把下面这篇谈贺红诗集《与莲有关》的短文从头到尾照录一遍，一字不改。

## 原文段落
'''
接连两三年于淮阳荷花节期间到古陈州龙湖赏荷,竟无一字可言,前不久又去,方得残篇:“周敦颐之后,不再开/如今草木秩序也混乱/红/黄/白/唯莲子苦涩如千年前/失去诗意地活着/也就这么个味道吧”。冥冥之中,似乎这几行文字竟与贺红诗集《与莲有关》有关。日前得到贺红邀约,复制拿来作贺,不知是否对路。因为在这本诗集中,我也有幸地读到了她写莲写荷的诗篇:
很多时候,我都固执地认为
我的出生,一定与莲有关
红的莲是经过我脐血的浸染
白的莲经过我羊水的濯洗
《与莲有关》
知道贺红,知道她出生于汝南,读书于安阳,工作于周口。这三地文化大不同,却都是中原文化的重要元素。安阳有殷墟,实乃中国文字滥觞之地。周口有人文始祖太昊之陵,有《道德经》作者老子故里鹿邑,堪为中国文化重要坐标。汝南有宿鸭湖,烟波浩淼;汝南有天中山,虽小却人文高古;汝南有南海大禅寺,辉煌庄严,青灯黄卷,游之入静返朴。明显的,贺红的诗包涵了厚重的文化因子,得益于传统哲学的洗礼,显得澄澈透明而内敛:
丁未年,丁未月,甲午日,乙丑时
我在一朵莲花里端坐
看日子消褪了红颜,把一生的苦
包裹进莲子,静待莲蓬风干
《与莲有关》
在龙湖,必须把自己放低
低于湖面下的淤泥
才能触摸到黑暗里生长的一节节白
深入宛丘四千年淤泥的沉淀
去触摸一节藕的脉搏
我的心从没这样静穆和纯净
《在龙湖》
人与荷人与莲到底“有关”还是无关,关键在乎心,在诗人的感知。这也许才是当下流行的所谓的“禅诗”所应留意的。
'''
## 源数据
'''
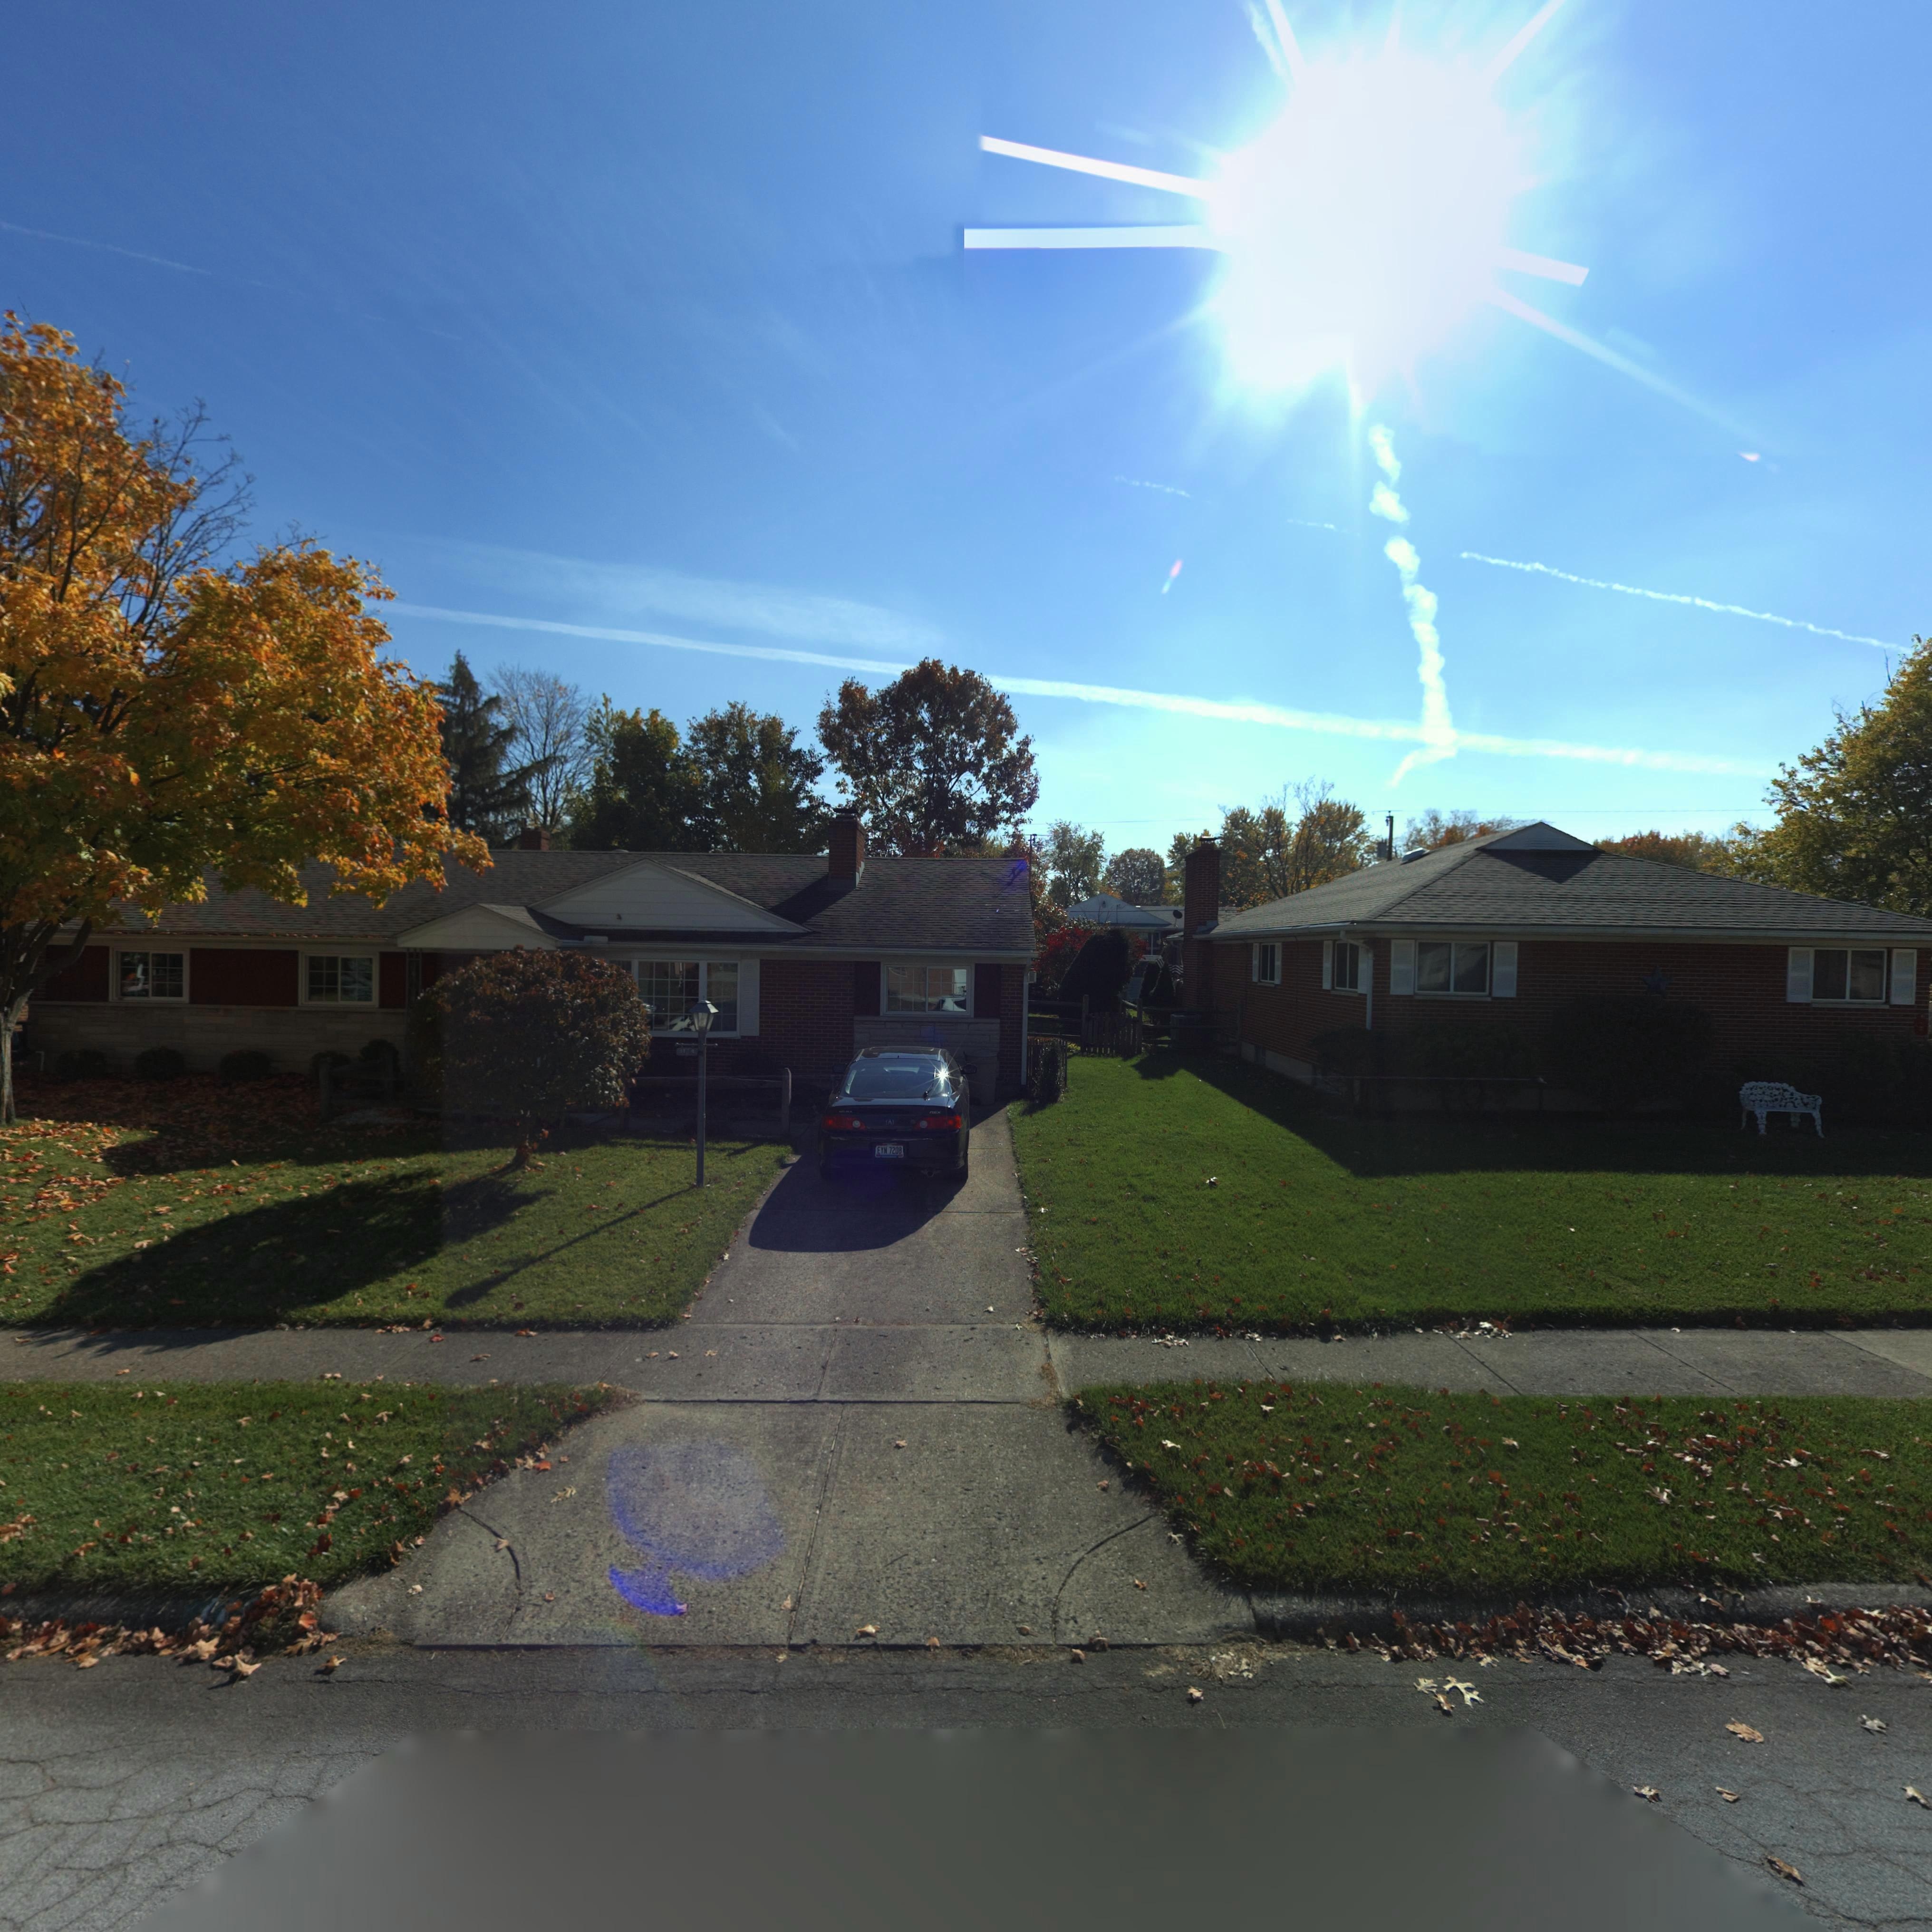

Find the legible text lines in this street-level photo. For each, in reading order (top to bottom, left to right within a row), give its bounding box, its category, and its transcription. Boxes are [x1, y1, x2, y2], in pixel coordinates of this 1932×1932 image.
'''
## 完整输出
接连两三年于淮阳荷花节期间到古陈州龙湖赏荷,竟无一字可言,前不久又去,方得残篇:“周敦颐之后,不再开/如今草木秩序也混乱/红/黄/白/唯莲子苦涩如千年前/失去诗意地活着/也就这么个味道吧”。冥冥之中,似乎这几行文字竟与贺红诗集《与莲有关》有关。日前得到贺红邀约,复制拿来作贺,不知是否对路。因为在这本诗集中,我也有幸地读到了她写莲写荷的诗篇:
很多时候,我都固执地认为
我的出生,一定与莲有关
红的莲是经过我脐血的浸染
白的莲经过我羊水的濯洗
《与莲有关》
知道贺红,知道她出生于汝南,读书于安阳,工作于周口。这三地文化大不同,却都是中原文化的重要元素。安阳有殷墟,实乃中国文字滥觞之地。周口有人文始祖太昊之陵,有《道德经》作者老子故里鹿邑,堪为中国文化重要坐标。汝南有宿鸭湖,烟波浩淼;汝南有天中山,虽小却人文高古;汝南有南海大禅寺,辉煌庄严,青灯黄卷,游之入静返朴。明显的,贺红的诗包涵了厚重的文化因子,得益于传统哲学的洗礼,显得澄澈透明而内敛:
丁未年,丁未月,甲午日,乙丑时
我在一朵莲花里端坐
看日子消褪了红颜,把一生的苦
包裹进莲子,静待莲蓬风干
《与莲有关》
在龙湖,必须把自己放低
低于湖面下的淤泥
才能触摸到黑暗里生长的一节节白
深入宛丘四千年淤泥的沉淀
去触摸一节藕的脉搏
我的心从没这样静穆和纯净
《在龙湖》
人与荷人与莲到底“有关”还是无关,关键在乎心,在诗人的感知。这也许才是当下流行的所谓的“禅诗”所应留意的。